Maximum rotation of the volunteer’s head

We use the product of exponentials convention for forward kinematics as described by Murray et al.31 to derive \(g_{02}(\theta _1, \theta _2)\), which is the homogeneous transformation matrix describing the pose of Frame 2 relative to Frame 0 as a function of the angle of the head, \(\theta _1=\theta _H\), and the angle of the bowl, \(\theta _2=\theta _B\):

$$\begin{aligned} g_{02}(\theta _1, \theta _2)=e^{\hat{\xi }_1\theta _1}e^{\hat{\xi }_2\theta _2}g_{02}(0,0) = \begin{bmatrix} R_{02} &{} \varvec{p}_{02} \\ 0 &{} 1 \end{bmatrix} \end{aligned}$$
(16)

where \(\theta _1\!=\!\theta _2\!=\!0\) corresponds to the reference configuration shown in Fig. 6b.
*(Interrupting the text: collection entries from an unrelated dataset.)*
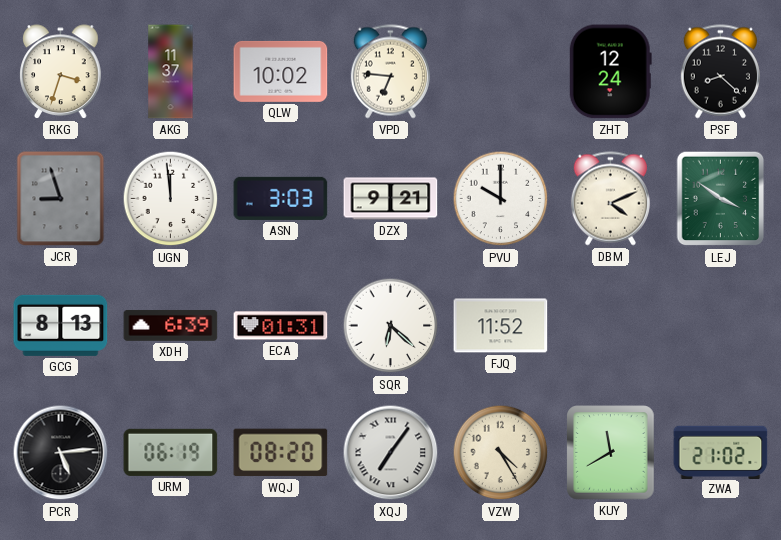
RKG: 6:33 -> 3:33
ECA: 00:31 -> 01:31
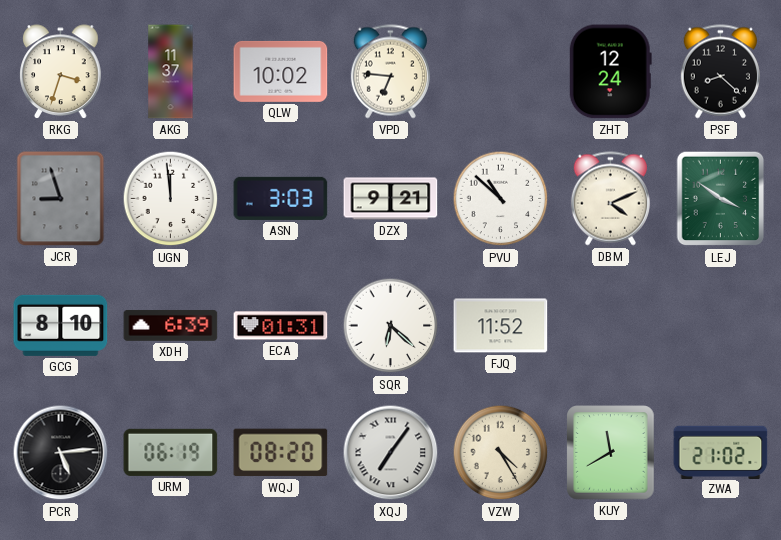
PVU: 10:00 -> 10:52
GCG: 8:13 -> 8:10
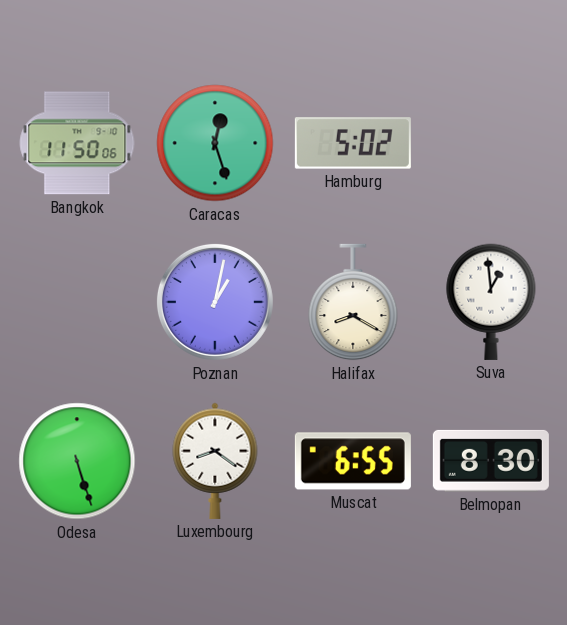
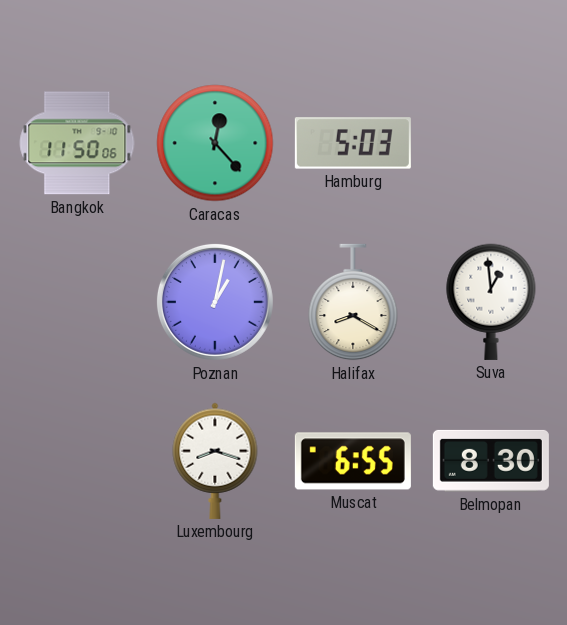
Caracas: 12:27 -> 12:23
Hamburg: 5:02 -> 5:03
Odesa: 5:27 -> none
Luxembourg: 8:21 -> 8:18
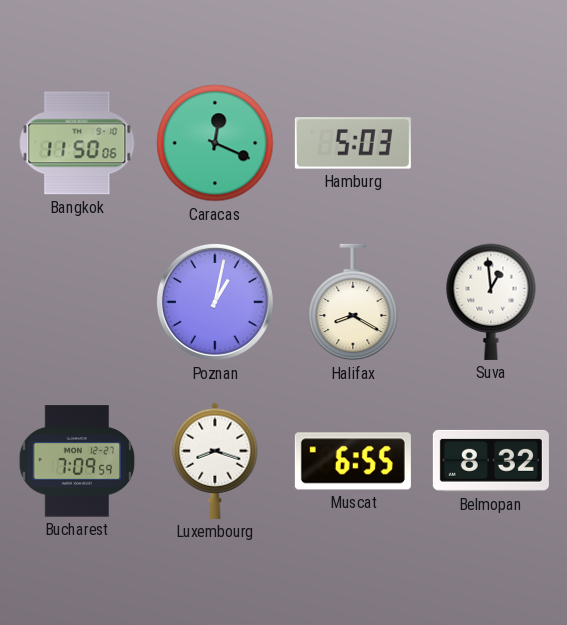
Caracas: 12:23 -> 12:19
Bucharest: none -> 7:09
Belmopan: 8:30 -> 8:32
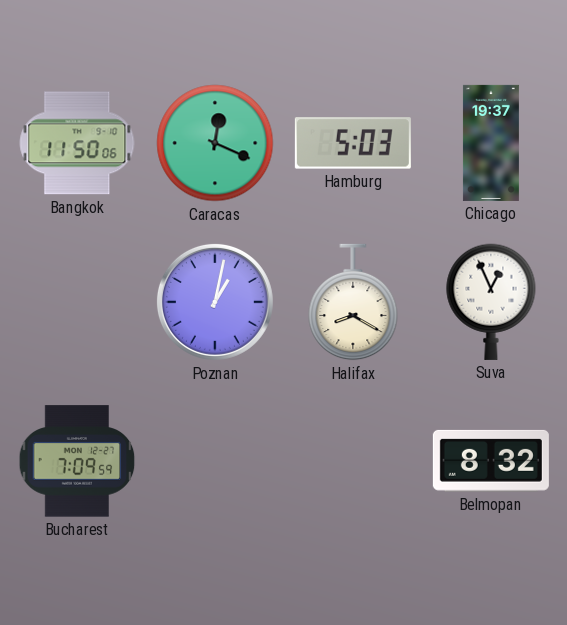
Chicago: none -> 19:37
Suva: 12:59 -> 12:56
Luxembourg: 8:18 -> none
Muscat: 6:55 -> none
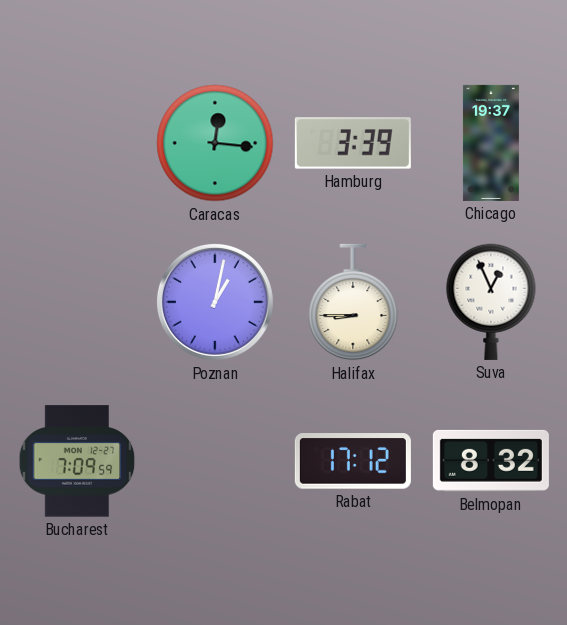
Bangkok: 11:50 -> none
Caracas: 12:19 -> 12:16
Hamburg: 5:03 -> 3:39
Halifax: 8:20 -> 8:45
Rabat: none -> 17:12
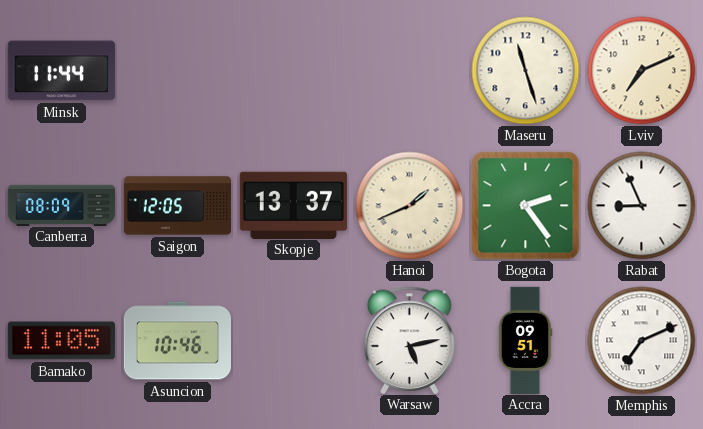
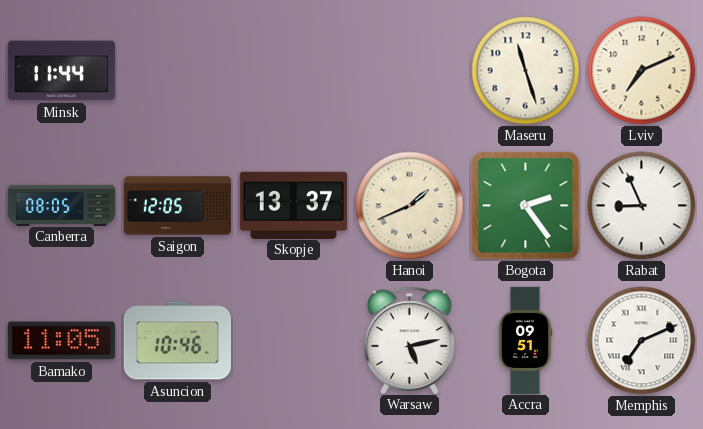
Canberra: 08:09 -> 08:05
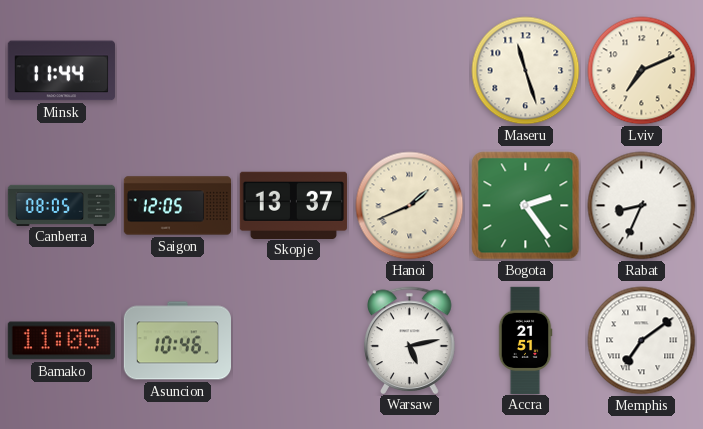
Rabat: 8:56 -> 8:34
Accra: 09:51 -> 21:51
Memphis: 7:11 -> 7:09
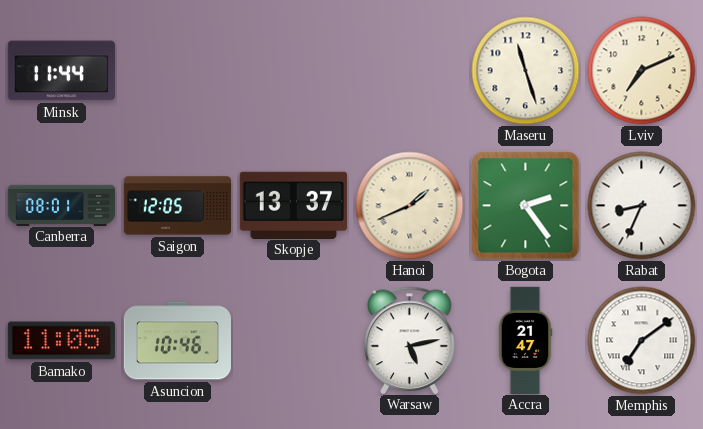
Canberra: 08:05 -> 08:01
Accra: 21:51 -> 21:47
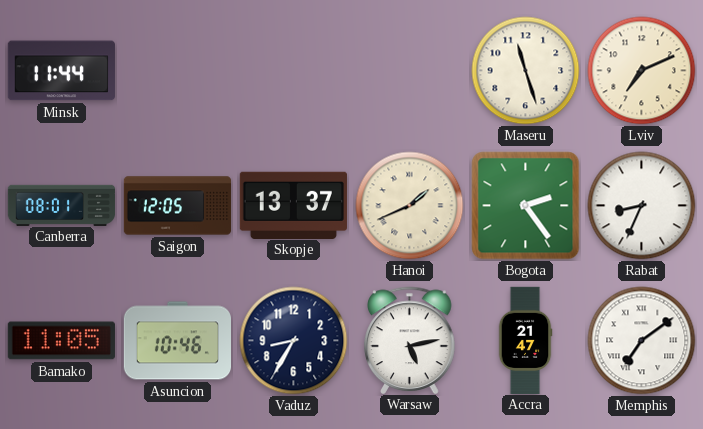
Vaduz: none -> 8:35
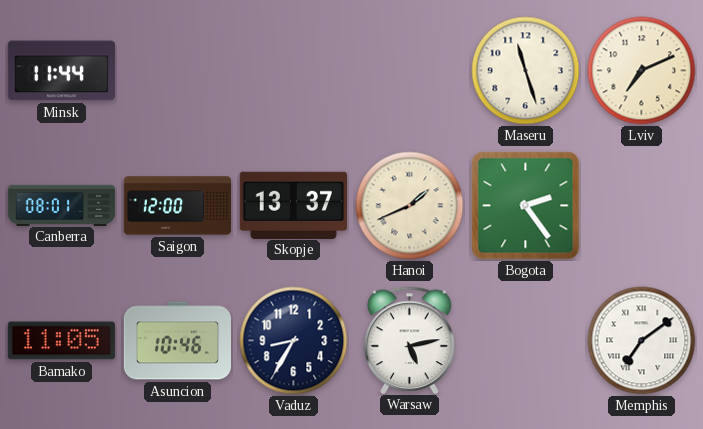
Saigon: 12:05 -> 12:00
Rabat: 8:34 -> none
Accra: 21:47 -> none
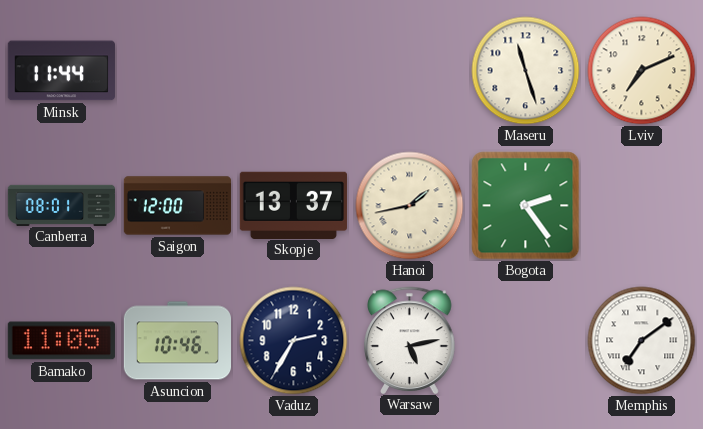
Hanoi: 1:41 -> 1:43
Vaduz: 8:35 -> 2:35
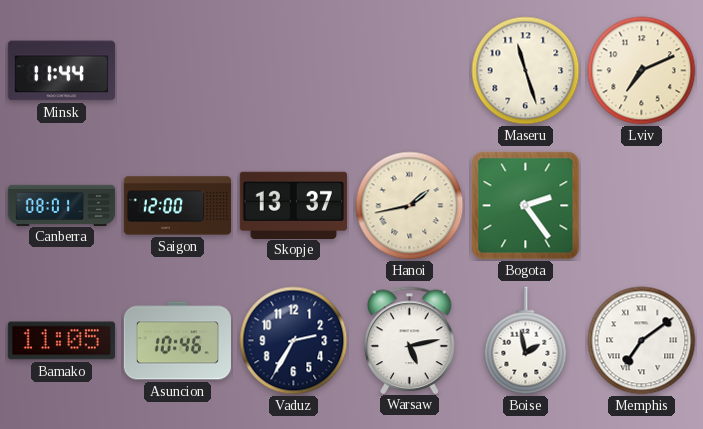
Boise: none -> 1:58
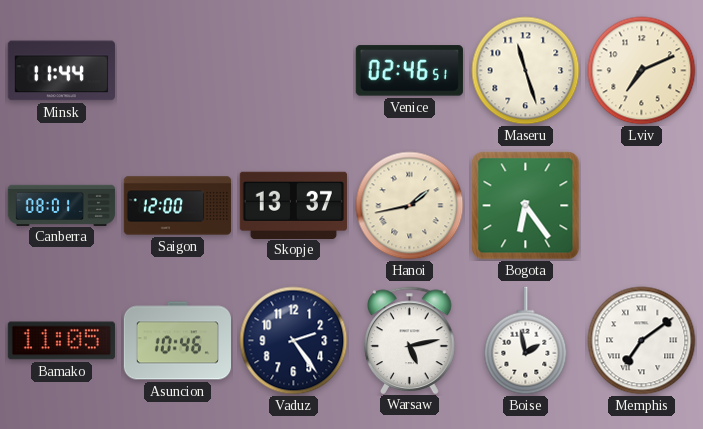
Venice: none -> 02:46
Bogota: 2:24 -> 6:24
Vaduz: 2:35 -> 2:24
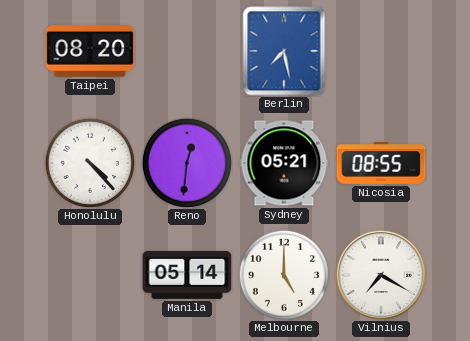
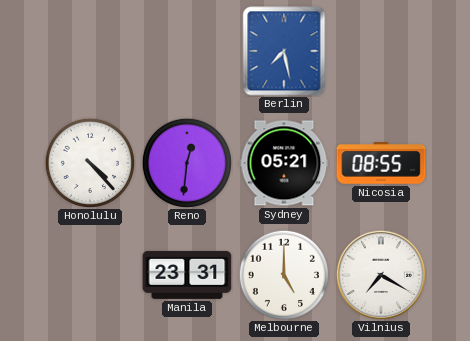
Taipei: 08:20 -> none
Manila: 05:14 -> 23:31
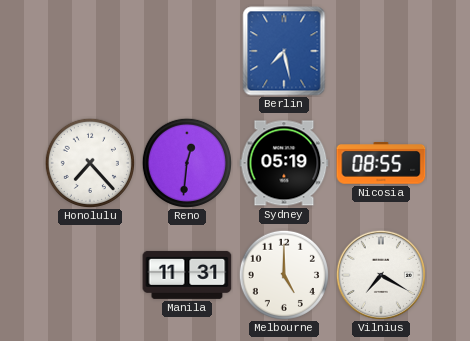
Honolulu: 4:23 -> 7:23
Sydney: 05:21 -> 05:19
Manila: 23:31 -> 11:31
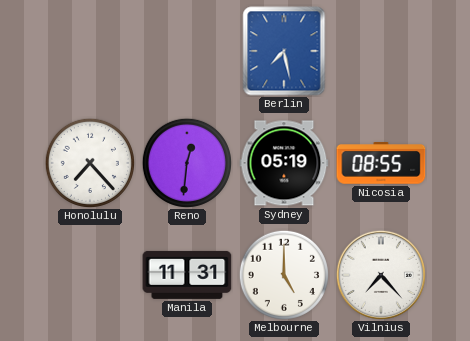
Vilnius: 7:20 -> 7:23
For a rotation of angle \(\theta\) about a unit vector \(\varvec{\omega }\),

$$\begin{aligned} e^{\hat{\xi }\theta }=\begin{bmatrix} e^{\hat{\omega }\theta } &{} (I-e^{\hat{\omega }\theta })(\varvec{\omega } \times \varvec{v}) \\ 0 &{} 1 \end{bmatrix} \end{aligned}$$
(17)

where \(e^{\hat{\omega }\theta }=I+\hat{\omega }\sin \theta + \hat{\omega }^2(1-\cos \theta )\), \(\varvec{v}=-\varvec{\omega } \times \varvec{q}\), \(\varvec{q}\) is a vector from the origin of Coordinate Frame 0 to a point on the \(\varvec{\omega }\) axis, \(\varvec{q}\) and \(\varvec{\omega }\) are expressed in Frame 0, and \(\hat{\omega }\) is a skew–symmetric matrix containing the components of \(\varvec{\omega }\) as

$$\begin{aligned} \hat{\omega }=\begin{bmatrix} 0 &{} -\omega _3 &{} \omega _2 \\ \omega _3 &{} 0 &{} -\omega _1 \\ -\omega _2 &{} \omega _1 &{} 0 \end{bmatrix} \end{aligned}$$
(18)

For our device, we have

$$\begin{aligned} g_{02}(0,0)=\begin{bmatrix} 1 &{} 0 &{} 0 &{} a/2 \\ 0 &{} 1 &{} 0 &{} \sqrt{R^2-a^2}-L_\text {CoM} \\ 0 &{} 0 &{} 1 &{} 0 \\ 0 &{} 0 &{} 0 &{} 1 \end{bmatrix} \end{aligned}$$
(19)

and

$$\begin{aligned} \varvec{\omega _1}=\begin{bmatrix}0 \\ 0 \\ 1\end{bmatrix},\, \varvec{q_1}=\begin{bmatrix}0 \\ 0 \\ 0\end{bmatrix},\, \varvec{\omega _2}=\begin{bmatrix}0 \\ 0 \\ 1\end{bmatrix},\, \varvec{q_2}=\begin{bmatrix}a/2 \\ \sqrt{R^2-a^2} \\ 0\end{bmatrix} \end{aligned}$$

The configuration shown in Fig. 6a, where the bowl falls off the BTUs, occurs when \(\theta _B=\phi _\text {max}\) and the x-component of \(\varvec{p}_{02}\) is equal to zero. Using Eq. (16), we find the x-component of \(\varvec{p}_{02}\), set it equal to zero, and substitute \(\theta _1=\theta _H\) and \(\theta _2=\theta _B\) to arrive at Eq. (9).